De la vieja escuela, Vicente Ahumada destilaba música por todos los poros de su piel. Música de la buena. Y tuvimos la suerte de que la evolución lógica del que tiene inquietudes musicales, le llevara a tirar del hilo hasta llegar al final del ovillo. A Elvis. Y tiró tanto de él, hasta ser una verdadera eminencia en la vida, obra y milagros de El Rey. Sí, de acuerdo, hubo música antes del chico de Tupelo, pero la industria comenzó con él. Y nos abrió la ventana a todos sus registros. Aún recuerdo esa voz peculiar, profunda y esa reciente imagen de espaldas en las imágenes de los locutores de la antigua y añorada Rock&Gol. Lo recuerdo los sábados, o los miércoles, mis noches hacen dudar a mi memoria, con esas joyas que es repetitivo nombrar y que debes de investigar y crear tu propia lista de éxitos. Sus ojos habrán visto los lugares y rincones donde se gestó la leyenda y seguro que habrá podido disfrutar de los olores de la cuna del rocanrol, por el mero placer de hacerlo y, después, poder contarlo en antena para sus incondicionales del Club Elvis, uno de los programas más longevos, con 16 años de emisión, y latente en Internet por siempre jamás.
Me gusta imaginarlo con gafas de sol, su Marlboro humeante entre los dedos y una copa de brebaje de Tennesse, mientras suena cualquiera de los temas de King Creole. Suena a tópico, lo sé, pero la memoria selectiva tiene esas cosas y, como si de una antigua novia se tratase, idealizas, mitificas y seleccionas los recuerdos de esas personas que ya no están cerca de ti en cuerpo, pero sí en espíritu. Y seguro que era uno de esos excelentes conversadores, con su peculiar visión de la vida.

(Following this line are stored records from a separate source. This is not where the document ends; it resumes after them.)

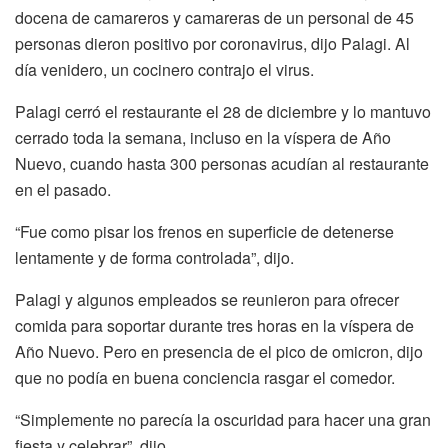
docena de camareros y camareras de un personal de 45
personas dieron positivo por coronavirus, dijo Palagi. Al
día venidero, un cocinero contrajo el virus.
Palagi cerró el restaurante el 28 de diciembre y lo mantuvo
cerrado toda la semana, incluso en la víspera de Año
Nuevo, cuando hasta 300 personas acudían al restaurante
en el pasado.
“Fue como pisar los frenos en superficie de detenerse
lentamente y de forma controlada”, dijo.
Palagi y algunos empleados se reunieron para ofrecer
comida para soportar durante tres horas en la víspera de
Año Nuevo. Pero en presencia de el pico de omicron, dijo
que no podía en buena conciencia rasgar el comedor.
“Simplemente no parecía la oscuridad para hacer una gran
fiesta y celebrar”, dijo.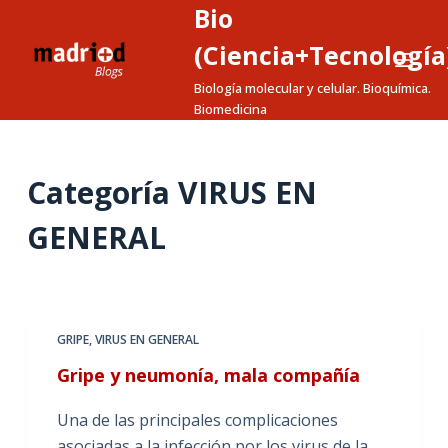
Bio
S
a
(Ciencia+Tecnología
l
Biología molecular y celular. Bioquímica.
t
Biomedicina
a
r
a
Categoría
VIRUS EN
l
GENERAL
c
o
n
t
e
GRIPE
,
VIRUS EN GENERAL
n
Gripe y neumonía, mala compañía
i
d
Una de las principales complicaciones
o
asociadas a la infección por los virus de la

O tal vez no. Igual era un tipo introvertido, un corazón solitario de los que llevaban en sus hombros la melancolía. Me da igual. Nunca tuve el gusto de conocerlo en primera persona, pero las gentes que han tenido esa suerte lo veneran, desde Pamplona a Alameda de Osuna, pasando por Las Rozas, todos hablaban antes de ahora maravillas de él.

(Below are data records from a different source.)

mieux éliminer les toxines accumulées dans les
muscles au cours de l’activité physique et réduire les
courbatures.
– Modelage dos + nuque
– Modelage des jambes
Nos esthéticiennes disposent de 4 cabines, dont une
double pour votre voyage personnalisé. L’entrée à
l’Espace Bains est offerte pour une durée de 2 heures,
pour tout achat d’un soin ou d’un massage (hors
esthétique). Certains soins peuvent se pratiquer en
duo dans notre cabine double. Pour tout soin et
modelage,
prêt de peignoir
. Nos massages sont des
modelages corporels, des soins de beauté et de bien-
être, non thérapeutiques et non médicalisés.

Se nos ha ido después de pelear duro, resurgir y volver a caer. Supe de su pelea a través de una conversación humeante y callejera la penúltima vez que visité Madrid, recién estrenada la ley antitabaco, y ese fin de semana las charlas sobre El Rey me conquistaron por segunda vez con la mesa y mantel de los años cincuenta como testigos. En estos casos, para consolarnos, tenemos la estúpida y católica creencia que en el Cielo todos se encuentran con el mejor aspecto de su vida y que la eternidad allí es una fiesta. Seamos estúpidos y católicos y pensemos en el abrazo que se darán allí arriba Elvis y Vicente, mientras aquí abajo continúen creciendo locutores inquietos, viajeros y apasionados como Iván Guillén, y proyectos anónimos con latidos y alma de rock, mientras nosotros seguiremos adorando el metal del Renault 4L, robaremos naranjas de los campos y besaremos lo que podamos que provoquen canales de pasión.
Larga vida a Vicente Ahumada, nunca caminarás solo.